_Assignment_
With the line containing "expression analysis of" as the starting point, output every line of the data below through its final line, character for character.

_The data_
--

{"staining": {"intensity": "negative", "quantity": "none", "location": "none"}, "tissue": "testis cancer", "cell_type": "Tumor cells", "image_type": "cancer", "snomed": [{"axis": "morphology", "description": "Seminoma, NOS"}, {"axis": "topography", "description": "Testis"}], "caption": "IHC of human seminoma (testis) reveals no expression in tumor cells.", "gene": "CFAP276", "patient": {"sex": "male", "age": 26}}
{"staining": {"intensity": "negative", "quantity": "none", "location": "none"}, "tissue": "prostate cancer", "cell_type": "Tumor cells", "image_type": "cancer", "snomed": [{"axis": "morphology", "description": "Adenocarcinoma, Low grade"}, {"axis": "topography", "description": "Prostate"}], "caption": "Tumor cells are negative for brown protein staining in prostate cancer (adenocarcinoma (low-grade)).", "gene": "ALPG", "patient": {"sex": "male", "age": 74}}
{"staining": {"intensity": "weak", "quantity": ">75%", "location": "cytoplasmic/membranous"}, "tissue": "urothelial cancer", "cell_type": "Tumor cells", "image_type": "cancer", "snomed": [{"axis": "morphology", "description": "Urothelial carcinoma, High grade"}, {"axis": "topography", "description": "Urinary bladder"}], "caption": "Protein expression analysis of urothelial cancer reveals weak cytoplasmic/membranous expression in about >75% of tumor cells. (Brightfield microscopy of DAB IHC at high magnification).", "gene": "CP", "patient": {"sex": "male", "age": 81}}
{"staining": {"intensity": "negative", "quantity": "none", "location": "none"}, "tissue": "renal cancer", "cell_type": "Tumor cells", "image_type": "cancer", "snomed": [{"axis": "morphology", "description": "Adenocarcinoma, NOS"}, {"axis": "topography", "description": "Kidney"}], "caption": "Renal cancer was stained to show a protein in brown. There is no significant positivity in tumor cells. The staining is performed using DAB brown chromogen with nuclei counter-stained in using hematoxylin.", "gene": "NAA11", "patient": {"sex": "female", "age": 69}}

--

_Written solution_
{"staining": {"intensity": "weak", "quantity": ">75%", "location": "cytoplasmic/membranous"}, "tissue": "urothelial cancer", "cell_type": "Tumor cells", "image_type": "cancer", "snomed": [{"axis": "morphology", "description": "Urothelial carcinoma, High grade"}, {"axis": "topography", "description": "Urinary bladder"}], "caption": "Protein expression analysis of urothelial cancer reveals weak cytoplasmic/membranous expression in about >75% of tumor cells. (Brightfield microscopy of DAB IHC at high magnification).", "gene": "CP", "patient": {"sex": "male", "age": 81}}
{"staining": {"intensity": "negative", "quantity": "none", "location": "none"}, "tissue": "renal cancer", "cell_type": "Tumor cells", "image_type": "cancer", "snomed": [{"axis": "morphology", "description": "Adenocarcinoma, NOS"}, {"axis": "topography", "description": "Kidney"}], "caption": "Renal cancer was stained to show a protein in brown. There is no significant positivity in tumor cells. The staining is performed using DAB brown chromogen with nuclei counter-stained in using hematoxylin.", "gene": "NAA11", "patient": {"sex": "female", "age": 69}}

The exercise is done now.